Plain-text document sources>

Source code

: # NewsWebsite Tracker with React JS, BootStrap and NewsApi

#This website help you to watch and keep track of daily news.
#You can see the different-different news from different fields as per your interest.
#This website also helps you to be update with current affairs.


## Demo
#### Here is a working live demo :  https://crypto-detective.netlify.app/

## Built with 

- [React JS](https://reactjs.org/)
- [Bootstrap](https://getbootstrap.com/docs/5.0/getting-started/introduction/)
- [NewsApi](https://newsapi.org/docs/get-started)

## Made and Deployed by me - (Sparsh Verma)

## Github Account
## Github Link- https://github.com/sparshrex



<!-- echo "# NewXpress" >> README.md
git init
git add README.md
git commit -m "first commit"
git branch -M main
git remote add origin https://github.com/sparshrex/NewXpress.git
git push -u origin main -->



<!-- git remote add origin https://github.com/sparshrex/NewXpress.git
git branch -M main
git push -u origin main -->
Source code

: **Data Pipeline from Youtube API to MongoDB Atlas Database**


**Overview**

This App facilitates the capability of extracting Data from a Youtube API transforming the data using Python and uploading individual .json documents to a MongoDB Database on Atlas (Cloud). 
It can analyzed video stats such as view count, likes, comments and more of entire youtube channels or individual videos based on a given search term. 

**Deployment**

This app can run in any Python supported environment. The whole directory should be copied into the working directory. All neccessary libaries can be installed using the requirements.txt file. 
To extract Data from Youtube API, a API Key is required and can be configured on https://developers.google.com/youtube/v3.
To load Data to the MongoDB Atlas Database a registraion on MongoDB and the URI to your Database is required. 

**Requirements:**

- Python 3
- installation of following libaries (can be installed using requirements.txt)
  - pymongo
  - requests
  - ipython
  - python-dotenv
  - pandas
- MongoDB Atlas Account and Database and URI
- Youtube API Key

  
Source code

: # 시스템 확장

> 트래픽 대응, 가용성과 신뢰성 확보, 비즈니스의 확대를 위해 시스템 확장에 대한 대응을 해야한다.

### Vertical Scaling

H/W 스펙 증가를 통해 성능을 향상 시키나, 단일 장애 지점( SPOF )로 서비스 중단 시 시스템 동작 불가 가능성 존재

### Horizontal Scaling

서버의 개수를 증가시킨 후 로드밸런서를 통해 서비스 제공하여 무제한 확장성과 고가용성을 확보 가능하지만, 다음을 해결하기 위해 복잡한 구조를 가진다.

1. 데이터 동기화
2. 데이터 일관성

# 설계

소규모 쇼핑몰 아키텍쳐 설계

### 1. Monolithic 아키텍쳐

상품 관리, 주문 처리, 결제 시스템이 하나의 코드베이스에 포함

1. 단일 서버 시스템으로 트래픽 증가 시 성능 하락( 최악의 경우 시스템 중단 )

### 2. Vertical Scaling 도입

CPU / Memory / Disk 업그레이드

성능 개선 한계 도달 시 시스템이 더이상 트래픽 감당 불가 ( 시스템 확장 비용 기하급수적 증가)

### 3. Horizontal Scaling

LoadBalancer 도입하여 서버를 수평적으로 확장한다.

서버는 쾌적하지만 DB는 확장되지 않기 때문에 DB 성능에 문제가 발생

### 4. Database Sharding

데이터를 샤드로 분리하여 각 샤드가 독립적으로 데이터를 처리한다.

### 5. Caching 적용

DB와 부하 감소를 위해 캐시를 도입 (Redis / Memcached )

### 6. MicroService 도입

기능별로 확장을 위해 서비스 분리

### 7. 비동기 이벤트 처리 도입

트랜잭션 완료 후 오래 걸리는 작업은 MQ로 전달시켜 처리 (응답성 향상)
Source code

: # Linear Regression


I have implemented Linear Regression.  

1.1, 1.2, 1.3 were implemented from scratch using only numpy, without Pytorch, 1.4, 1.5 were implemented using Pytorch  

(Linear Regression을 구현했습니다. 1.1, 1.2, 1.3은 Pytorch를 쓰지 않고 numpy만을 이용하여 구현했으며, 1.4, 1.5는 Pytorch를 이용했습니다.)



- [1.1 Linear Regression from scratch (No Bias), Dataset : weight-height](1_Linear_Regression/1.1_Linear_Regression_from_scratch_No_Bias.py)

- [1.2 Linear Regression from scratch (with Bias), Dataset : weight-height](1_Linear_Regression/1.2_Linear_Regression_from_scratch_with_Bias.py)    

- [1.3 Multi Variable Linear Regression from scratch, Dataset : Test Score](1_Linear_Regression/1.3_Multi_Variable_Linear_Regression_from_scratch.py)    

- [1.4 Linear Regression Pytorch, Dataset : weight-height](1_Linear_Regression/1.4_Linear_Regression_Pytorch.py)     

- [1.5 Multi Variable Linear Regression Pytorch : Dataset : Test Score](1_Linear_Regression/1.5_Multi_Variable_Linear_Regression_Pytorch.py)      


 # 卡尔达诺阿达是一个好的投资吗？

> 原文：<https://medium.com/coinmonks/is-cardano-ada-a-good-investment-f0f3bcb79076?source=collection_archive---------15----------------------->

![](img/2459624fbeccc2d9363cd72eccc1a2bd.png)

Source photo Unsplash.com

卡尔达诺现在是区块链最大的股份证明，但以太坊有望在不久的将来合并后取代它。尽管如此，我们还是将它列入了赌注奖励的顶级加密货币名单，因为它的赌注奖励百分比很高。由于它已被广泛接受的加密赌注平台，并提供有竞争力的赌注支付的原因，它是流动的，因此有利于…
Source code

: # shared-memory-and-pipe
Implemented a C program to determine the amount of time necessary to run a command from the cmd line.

JOB> Your task is to write out every record exactly.

ANSWER TO THIS TASK>
Source code

: # NewsWebsite Tracker with React JS, BootStrap and NewsApi

#This website help you to watch and keep track of daily news.
#You can see the different-different news from different fields as per your interest.
#This website also helps you to be update with current affairs.


## Demo
#### Here is a working live demo :  https://crypto-detective.netlify.app/

## Built with 

- [React JS](https://reactjs.org/)
- [Bootstrap](https://getbootstrap.com/docs/5.0/getting-started/introduction/)
- [NewsApi](https://newsapi.org/docs/get-started)

## Made and Deployed by me - (Sparsh Verma)

## Github Account
## Github Link- https://github.com/sparshrex



<!-- echo "# NewXpress" >> README.md
git init
git add README.md
git commit -m "first commit"
git branch -M main
git remote add origin https://github.com/sparshrex/NewXpress.git
git push -u origin main -->



<!-- git remote add origin https://github.com/sparshrex/NewXpress.git
git branch -M main
git push -u origin main -->
Source code

: **Data Pipeline from Youtube API to MongoDB Atlas Database**


**Overview**

This App facilitates the capability of extracting Data from a Youtube API transforming the data using Python and uploading individual .json documents to a MongoDB Database on Atlas (Cloud). 
It can analyzed video stats such as view count, likes, comments and more of entire youtube channels or individual videos based on a given search term. 

**Deployment**

This app can run in any Python supported environment. The whole directory should be copied into the working directory. All neccessary libaries can be installed using the requirements.txt file. 
To extract Data from Youtube API, a API Key is required and can be configured on https://developers.google.com/youtube/v3.
To load Data to the MongoDB Atlas Database a registraion on MongoDB and the URI to your Database is required. 

**Requirements:**

- Python 3
- installation of following libaries (can be installed using requirements.txt)
  - pymongo
  - requests
  - ipython
  - python-dotenv
  - pandas
- MongoDB Atlas Account and Database and URI
- Youtube API Key

  
Source code

: # 시스템 확장

> 트래픽 대응, 가용성과 신뢰성 확보, 비즈니스의 확대를 위해 시스템 확장에 대한 대응을 해야한다.

### Vertical Scaling

H/W 스펙 증가를 통해 성능을 향상 시키나, 단일 장애 지점( SPOF )로 서비스 중단 시 시스템 동작 불가 가능성 존재

### Horizontal Scaling

서버의 개수를 증가시킨 후 로드밸런서를 통해 서비스 제공하여 무제한 확장성과 고가용성을 확보 가능하지만, 다음을 해결하기 위해 복잡한 구조를 가진다.

1. 데이터 동기화
2. 데이터 일관성

# 설계

소규모 쇼핑몰 아키텍쳐 설계

### 1. Monolithic 아키텍쳐

상품 관리, 주문 처리, 결제 시스템이 하나의 코드베이스에 포함

1. 단일 서버 시스템으로 트래픽 증가 시 성능 하락( 최악의 경우 시스템 중단 )

### 2. Vertical Scaling 도입

CPU / Memory / Disk 업그레이드

성능 개선 한계 도달 시 시스템이 더이상 트래픽 감당 불가 ( 시스템 확장 비용 기하급수적 증가)

### 3. Horizontal Scaling

LoadBalancer 도입하여 서버를 수평적으로 확장한다.

서버는 쾌적하지만 DB는 확장되지 않기 때문에 DB 성능에 문제가 발생

### 4. Database Sharding

데이터를 샤드로 분리하여 각 샤드가 독립적으로 데이터를 처리한다.

### 5. Caching 적용

DB와 부하 감소를 위해 캐시를 도입 (Redis / Memcached )

### 6. MicroService 도입

기능별로 확장을 위해 서비스 분리

### 7. 비동기 이벤트 처리 도입

트랜잭션 완료 후 오래 걸리는 작업은 MQ로 전달시켜 처리 (응답성 향상)
Source code

: # Linear Regression


I have implemented Linear Regression.  

1.1, 1.2, 1.3 were implemented from scratch using only numpy, without Pytorch, 1.4, 1.5 were implemented using Pytorch  

(Linear Regression을 구현했습니다. 1.1, 1.2, 1.3은 Pytorch를 쓰지 않고 numpy만을 이용하여 구현했으며, 1.4, 1.5는 Pytorch를 이용했습니다.)



- [1.1 Linear Regression from scratch (No Bias), Dataset : weight-height](1_Linear_Regression/1.1_Linear_Regression_from_scratch_No_Bias.py)

- [1.2 Linear Regression from scratch (with Bias), Dataset : weight-height](1_Linear_Regression/1.2_Linear_Regression_from_scratch_with_Bias.py)    

- [1.3 Multi Variable Linear Regression from scratch, Dataset : Test Score](1_Linear_Regression/1.3_Multi_Variable_Linear_Regression_from_scratch.py)    

- [1.4 Linear Regression Pytorch, Dataset : weight-height](1_Linear_Regression/1.4_Linear_Regression_Pytorch.py)     

- [1.5 Multi Variable Linear Regression Pytorch : Dataset : Test Score](1_Linear_Regression/1.5_Multi_Variable_Linear_Regression_Pytorch.py)      


 # 卡尔达诺阿达是一个好的投资吗？

> 原文：<https://medium.com/coinmonks/is-cardano-ada-a-good-investment-f0f3bcb79076?source=collection_archive---------15----------------------->

![](img/2459624fbeccc2d9363cd72eccc1a2bd.png)

Source photo Unsplash.com

卡尔达诺现在是区块链最大的股份证明，但以太坊有望在不久的将来合并后取代它。尽管如此，我们还是将它列入了赌注奖励的顶级加密货币名单，因为它的赌注奖励百分比很高。由于它已被广泛接受的加密赌注平台，并提供有竞争力的赌注支付的原因，它是流动的，因此有利于…
Source code

: # shared-memory-and-pipe
Implemented a C program to determine the amount of time necessary to run a command from the cmd line.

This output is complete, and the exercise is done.